Residents who have turned a former car park in west Greenwich into a community garden face eviction within weeks under new plans by Greenwich Council to build on the site.
The Royal Hill Community Garden has survived two attempts to build on the narrow strip of land close to the former Greenwich police station. But this time, the council plans to throw the garden out in April, before formalising plans to build a home for adults with learning difficulties, which would replace an existing facility on nearby Ashburnham Grove.
Neighbours took over the site after the Metropolitan Police stopped using it as a car park. It sits in an infilled railway cutting, used as part of an ill-fated line to Greenwich Park until a century ago.

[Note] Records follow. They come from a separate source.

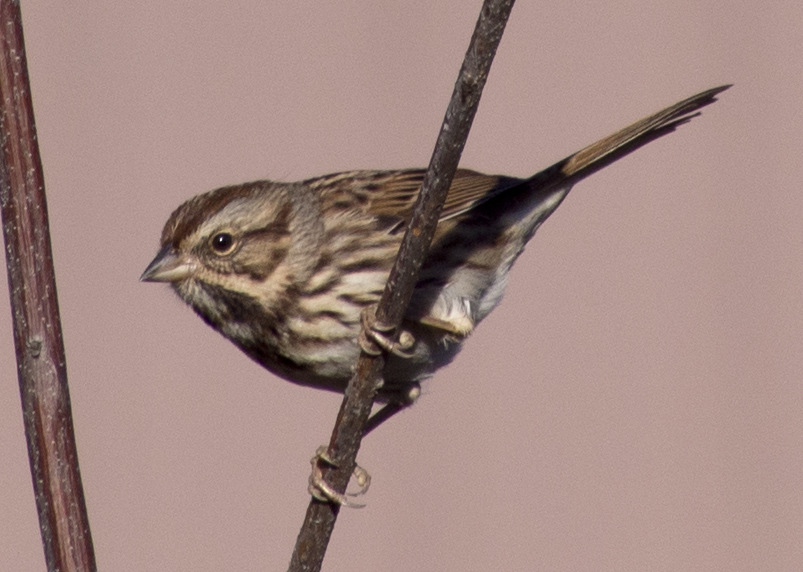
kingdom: Animalia
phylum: Chordata
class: Aves
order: Passeriformes
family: Passerellidae
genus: Melospiza
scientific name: Melospiza melodia
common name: Song sparrow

The council maintains the residents are using the site illegally. Councillors on Greenwich’s cabinet will be asked to agree to spend £175,000 on feasibility studies at a meeting next Wednesday.

Previous plans to build on the site have been thwarted by the council’s own planning committees. In April 2017, councillors on the planning board threw out plans for two three-bedroom semi-detached homes, one three-bedroom house and a one-bedroom flat after 93 public objections, saying that it was too big for the site and would not add to the West Greenwich conservation area.
Another plan, for two four-bedroom homes, one three-bedroom home and a one-bed flat was rejected by an area planning committee in 2013.
Locals have long fought for the site to remain in community use, and in August 2016 Greenwich & Woolwich’s Labour MP Matt Pennycook unveiled a small mural on the site.
But the council leadership – also Labour – has also made its disdain for the community garden clear. After an 800-strong petition was presented to the council in 2017, former leader – and current cabinet member – Denise Hyland declared: “We cannot leave a piece of land that can house two families as an allotment [sic].”

The current plans see the existing home for adults with learning difficulties at Ashburnham Grove sold off and a new one built on the site of the community garden. The council says the existing building is unfit for use and its residents were moved out in December. An alternative proposal to rebuild this site is mentioned in the documents but not expanded upon.
“The site is currently being unlawfully used as a community garden and this will need to be cleared in order to develop the site,” meeting documents say. “The site is built on a former railway cutting and it is therefore essential that a range of ground investigations are undertaken in order to inform the design of the scheme.
“In order to undertake site surveys the community garden will need to be entirely cleared. A letter to local residents will be issued to explain this and give notice that the surveys will be commencing so that they can clear the site.”
The new proposal comes less than four months after a community garden a mile away in Deptford was cleared by Lewisham Council for development plans, with clashes between police, bailiffs and residents who had been occupying the site. Security guards are still on duty at the site, off Deptford Church Street.